Saturday, September 26, 2009

Wipe your feet, ingrates

The responses aside, I think Victoria Glendinning's assessment of the state of Canadian literature obscures something wonderful.
The strength of Canadian crime writing has never been better.
I've ripped through a trio of great books recently and I'm now much more predisposed to wave the flag as a result of homegrown crime writing than over the wonders of the Giller list. On the basics-plot, character, plausibility, propulsion and just the well madeness of it all, our crime fiction is very damn good and competes with anything.
I feel differently saying that with the crime stuff too, as there isn't a hint of boosterism in it.
Time was, Canadian literary culture had a lot of self esteem issues come up when a heavy hitter was or wasn't on an international shortlist somewhere. It got to be like the Olympics when we'd come up short somewhere, wonder if we were good enough, spending enough, why don't they love us, etc. Clearly that's still present.
Crime writers just kept their heads down and did the work.

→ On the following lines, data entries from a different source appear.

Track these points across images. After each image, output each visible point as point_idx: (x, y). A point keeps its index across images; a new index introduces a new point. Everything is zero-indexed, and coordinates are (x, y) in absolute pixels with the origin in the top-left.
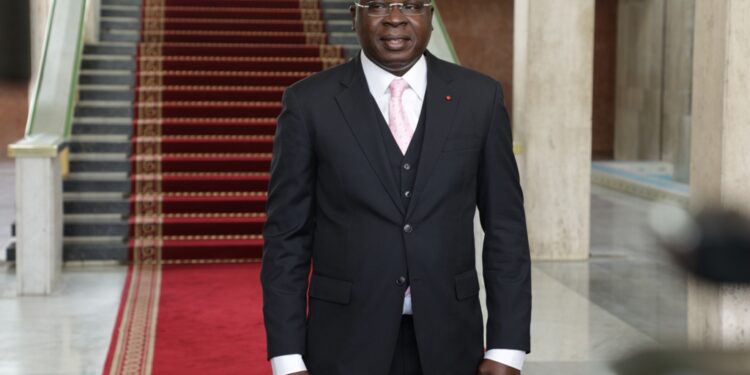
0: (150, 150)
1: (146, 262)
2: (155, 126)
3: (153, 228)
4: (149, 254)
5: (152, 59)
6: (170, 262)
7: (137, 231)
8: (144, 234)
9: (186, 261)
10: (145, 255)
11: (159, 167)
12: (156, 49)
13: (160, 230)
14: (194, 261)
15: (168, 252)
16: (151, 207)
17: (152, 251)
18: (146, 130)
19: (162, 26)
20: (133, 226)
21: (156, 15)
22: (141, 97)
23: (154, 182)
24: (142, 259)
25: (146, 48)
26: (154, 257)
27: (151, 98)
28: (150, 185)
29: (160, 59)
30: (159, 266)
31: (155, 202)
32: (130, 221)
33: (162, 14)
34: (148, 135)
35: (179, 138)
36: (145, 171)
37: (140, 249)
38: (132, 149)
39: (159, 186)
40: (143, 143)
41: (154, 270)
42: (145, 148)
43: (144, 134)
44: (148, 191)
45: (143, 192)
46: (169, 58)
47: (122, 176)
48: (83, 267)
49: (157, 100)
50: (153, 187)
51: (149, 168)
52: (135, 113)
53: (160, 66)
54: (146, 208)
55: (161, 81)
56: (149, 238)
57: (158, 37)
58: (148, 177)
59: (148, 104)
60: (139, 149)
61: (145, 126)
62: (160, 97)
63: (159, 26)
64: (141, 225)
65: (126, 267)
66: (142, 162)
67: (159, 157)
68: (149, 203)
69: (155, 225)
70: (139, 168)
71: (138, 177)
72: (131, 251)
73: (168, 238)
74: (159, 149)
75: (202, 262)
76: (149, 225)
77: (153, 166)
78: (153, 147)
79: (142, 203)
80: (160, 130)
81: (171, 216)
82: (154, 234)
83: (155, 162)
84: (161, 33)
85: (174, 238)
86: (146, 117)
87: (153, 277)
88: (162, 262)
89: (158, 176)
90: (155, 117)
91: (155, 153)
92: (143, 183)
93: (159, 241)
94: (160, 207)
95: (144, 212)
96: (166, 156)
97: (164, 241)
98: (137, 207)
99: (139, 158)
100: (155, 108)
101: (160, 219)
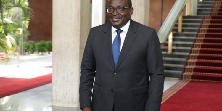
1: (186, 79)
2: (201, 40)
3: (191, 70)
4: (188, 77)
6: (194, 80)
8: (188, 71)
9: (198, 80)
10: (186, 77)
11: (199, 52)
12: (209, 17)
13: (193, 70)
14: (201, 80)
15: (193, 77)
17: (188, 76)
20: (185, 69)
21: (217, 7)
22: (200, 31)
23: (195, 56)
24: (185, 78)
26: (189, 78)
28: (194, 57)
29: (210, 20)
30: (190, 81)
31: (194, 62)
32: (184, 67)
33: (219, 7)
34: (199, 42)
35: (208, 43)
36: (194, 53)
37: (185, 75)
38: (193, 46)
39: (197, 58)
40: (196, 45)
41: (187, 81)
42: (196, 46)
43: (197, 42)
44: (193, 58)
45: (192, 59)
46: (214, 20)
47: (187, 54)
48: (169, 79)
49: (205, 32)
50: (195, 57)
51: (196, 52)
52: (197, 36)
53: (209, 22)
54: (191, 64)
55: (208, 26)
56: (190, 72)
57: (216, 13)
58: (194, 55)
59: (202, 33)
60: (194, 46)
61: (198, 40)
62: (206, 31)
63: (217, 10)
64: (187, 68)
65: (179, 80)
66: (194, 50)
67: (200, 49)
68: (192, 62)
69: (191, 68)
70: (192, 52)
71: (192, 54)
72: (182, 75)
73: (195, 73)
74: (200, 46)
75: (203, 80)
76: (190, 69)
77: (197, 52)
78: (199, 46)
79: (190, 62)
80: (202, 41)
81: (198, 66)
82: (191, 71)
83: (197, 50)
84: (217, 12)
85: (197, 73)
86: (200, 37)
87: (185, 83)
88: (191, 80)
89: (198, 55)
90: (203, 37)
91: (199, 47)
92: (192, 56)
93: (192, 73)
94: (195, 64)
95: (190, 65)
96: (202, 49)
97: (194, 74)
98: (188, 63)
99: (193, 49)
100: (203, 35)
101: (194, 67)
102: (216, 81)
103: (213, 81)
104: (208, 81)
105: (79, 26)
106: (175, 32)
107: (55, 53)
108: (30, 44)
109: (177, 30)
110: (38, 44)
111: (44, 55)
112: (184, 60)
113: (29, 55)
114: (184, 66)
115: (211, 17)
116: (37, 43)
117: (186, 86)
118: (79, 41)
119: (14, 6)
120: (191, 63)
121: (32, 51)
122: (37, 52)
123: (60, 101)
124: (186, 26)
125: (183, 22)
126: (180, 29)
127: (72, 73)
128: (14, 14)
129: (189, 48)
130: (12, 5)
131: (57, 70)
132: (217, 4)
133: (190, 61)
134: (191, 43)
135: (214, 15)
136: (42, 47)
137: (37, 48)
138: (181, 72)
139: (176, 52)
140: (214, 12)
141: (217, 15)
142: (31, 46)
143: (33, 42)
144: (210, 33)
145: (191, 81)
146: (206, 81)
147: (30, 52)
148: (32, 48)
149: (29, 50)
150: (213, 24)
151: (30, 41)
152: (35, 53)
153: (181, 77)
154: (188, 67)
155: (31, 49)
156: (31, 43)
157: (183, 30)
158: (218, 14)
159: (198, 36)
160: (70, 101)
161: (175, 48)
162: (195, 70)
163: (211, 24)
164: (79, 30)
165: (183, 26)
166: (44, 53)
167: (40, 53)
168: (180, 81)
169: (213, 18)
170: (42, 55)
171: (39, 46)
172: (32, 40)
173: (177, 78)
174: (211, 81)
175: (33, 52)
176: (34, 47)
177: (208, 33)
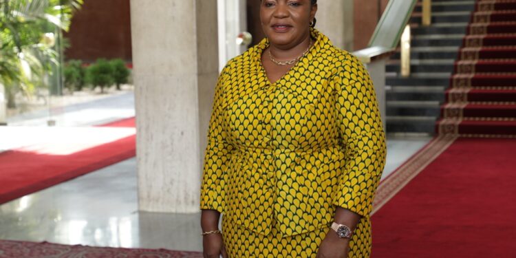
0: (471, 57)
1: (448, 135)
2: (478, 40)
3: (457, 112)
4: (450, 129)
6: (464, 135)
7: (445, 114)
8: (450, 116)
9: (476, 136)
10: (447, 130)
11: (473, 69)
13: (461, 113)
14: (482, 136)
15: (463, 129)
16: (460, 97)
17: (452, 128)
18: (471, 43)
20: (442, 110)
22: (475, 19)
23: (466, 80)
24: (445, 133)
26: (453, 132)
27: (482, 20)
28: (462, 82)
30: (455, 139)
31: (463, 94)
32: (442, 107)
34: (473, 46)
36: (462, 72)
37: (443, 126)
38: (458, 56)
39: (469, 83)
40: (466, 53)
41: (449, 140)
42: (467, 55)
43: (470, 46)
44: (461, 85)
45: (458, 87)
47: (447, 75)
48: (405, 137)
49: (486, 21)
50: (465, 83)
51: (466, 69)
52: (468, 30)
54: (456, 98)
55: (492, 7)
56: (454, 119)
58: (463, 76)
59: (479, 25)
60: (463, 56)
61: (470, 40)
62: (488, 19)
64: (448, 109)
65: (432, 138)
66: (461, 65)
67: (475, 62)
68: (458, 94)
69: (458, 109)
70: (459, 69)
71: (457, 76)
72: (437, 127)
73: (466, 119)
74: (477, 56)
75: (487, 136)
76: (454, 110)
77: (469, 68)
78: (473, 55)
79: (453, 94)
80: (481, 42)
81: (473, 103)
82: (458, 116)
83: (470, 65)
85: (471, 119)
86: (474, 33)
87: (443, 146)
88: (458, 135)
89: (472, 76)
90: (482, 33)
91: (474, 59)
92: (458, 80)
93: (459, 121)
94: (466, 97)
95: (454, 101)
96: (481, 61)
97: (463, 121)
98: (450, 97)
99: (460, 63)
100: (482, 27)
101: (463, 105)
103: (511, 136)
104: (499, 136)
105: (195, 21)
106: (416, 26)
107: (141, 88)
108: (73, 69)
109: (419, 20)
110: (91, 67)
111: (106, 93)
112: (439, 89)
113: (71, 94)
114: (441, 104)
116: (88, 64)
118: (196, 58)
120: (456, 96)
121: (78, 84)
122: (91, 86)
123: (157, 201)
124: (441, 9)
126: (426, 16)
127: (182, 133)
129: (451, 62)
131: (147, 128)
133: (453, 91)
134: (455, 49)
136: (101, 75)
137: (88, 77)
138: (433, 118)
139: (420, 71)
142: (76, 74)
143: (78, 63)
144: (498, 23)
145: (459, 140)
146: (493, 136)
147: (73, 87)
148: (78, 79)
149: (71, 83)
151: (72, 62)
152: (84, 89)
153: (435, 132)
154: (450, 105)
155: (75, 80)
156: (74, 65)
157: (433, 20)
159: (471, 31)
160: (182, 198)
161: (416, 62)
162: (467, 112)
164: (195, 31)
165: (434, 9)
166: (105, 89)
167: (98, 89)
168: (432, 141)
170: (102, 93)
171: (94, 72)
172: (76, 58)
173: (425, 134)
174: (505, 136)
175: (79, 88)
176: (82, 74)
177: (494, 24)
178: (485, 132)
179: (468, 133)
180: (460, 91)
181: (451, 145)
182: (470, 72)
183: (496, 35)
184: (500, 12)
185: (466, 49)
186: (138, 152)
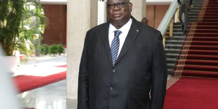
0: (186, 49)
1: (178, 76)
2: (189, 43)
3: (181, 68)
4: (178, 74)
5: (194, 26)
6: (184, 76)
7: (177, 68)
8: (179, 69)
9: (188, 77)
10: (177, 74)
11: (187, 53)
12: (196, 23)
13: (183, 68)
14: (190, 77)
15: (183, 74)
16: (182, 63)
17: (179, 73)
18: (187, 44)
19: (203, 18)
20: (176, 67)
21: (202, 15)
22: (188, 36)
23: (185, 57)
24: (176, 75)
25: (193, 23)
26: (179, 75)
27: (191, 36)
28: (184, 57)
29: (196, 26)
30: (180, 77)
31: (183, 62)
32: (176, 66)
33: (204, 15)
34: (187, 45)
35: (195, 46)
36: (183, 54)
37: (176, 73)
38: (182, 48)
39: (186, 58)
40: (185, 47)
41: (178, 78)
42: (185, 48)
43: (186, 45)
44: (183, 58)
45: (182, 59)
46: (199, 26)
47: (178, 55)
49: (192, 36)
50: (184, 58)
51: (185, 53)
52: (185, 39)
53: (195, 28)
54: (181, 63)
55: (194, 32)
57: (200, 21)
58: (183, 55)
59: (190, 37)
60: (184, 48)
61: (186, 43)
62: (193, 35)
63: (202, 18)
64: (178, 67)
65: (171, 77)
66: (183, 52)
67: (188, 50)
68: (182, 62)
69: (182, 67)
71: (181, 55)
73: (184, 70)
74: (189, 48)
75: (192, 77)
76: (180, 67)
78: (187, 48)
79: (180, 62)
80: (190, 44)
81: (187, 65)
82: (181, 69)
83: (186, 52)
84: (202, 19)
85: (186, 71)
86: (188, 40)
87: (176, 80)
88: (181, 76)
89: (187, 55)
90: (190, 40)
93: (182, 71)
94: (184, 63)
95: (180, 64)
96: (190, 50)
98: (179, 63)
99: (183, 50)
100: (191, 38)
101: (183, 66)
102: (202, 78)
103: (200, 78)
104: (196, 77)
106: (167, 37)
108: (44, 47)
109: (168, 35)
110: (50, 47)
111: (55, 56)
112: (175, 59)
113: (43, 56)
114: (175, 65)
115: (197, 24)
116: (49, 46)
117: (178, 82)
119: (32, 16)
121: (45, 53)
122: (50, 54)
124: (176, 31)
125: (174, 27)
126: (171, 33)
128: (32, 22)
129: (179, 50)
130: (31, 15)
131: (71, 69)
132: (202, 12)
133: (180, 60)
134: (181, 45)
135: (199, 22)
136: (54, 50)
137: (49, 50)
138: (172, 70)
139: (168, 53)
140: (199, 19)
141: (201, 22)
142: (45, 49)
143: (46, 45)
144: (196, 37)
145: (182, 78)
146: (194, 77)
147: (43, 54)
148: (45, 51)
149: (43, 52)
150: (198, 29)
151: (44, 45)
152: (48, 54)
153: (173, 74)
154: (178, 65)
155: (44, 51)
156: (44, 46)
157: (173, 35)
158: (203, 21)
159: (187, 39)
162: (185, 68)
163: (197, 29)
165: (174, 31)
166: (55, 55)
167: (52, 55)
169: (198, 24)
170: (54, 56)
171: (51, 49)
172: (45, 43)
173: (169, 76)
174: (198, 77)
175: (46, 54)
176: (47, 49)
177: (195, 37)
178: (191, 76)
179: (185, 76)
180: (182, 60)
181: (179, 80)
182: (186, 54)
183: (195, 41)
184: (197, 33)
185: (185, 46)
186: (67, 77)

There was no star system, relatively little in terms of star maker machinery and no money in it.
To be fair, there's not much bank in writing literature either, no matter what Stephen Harper says.

But while Glendinning vs. Canada plays out, it should be noted that there's other dogs in the fight, and that the jacket blurbs on Canadian crime book jackets have (gasp) Americans and even Europeans full of praise.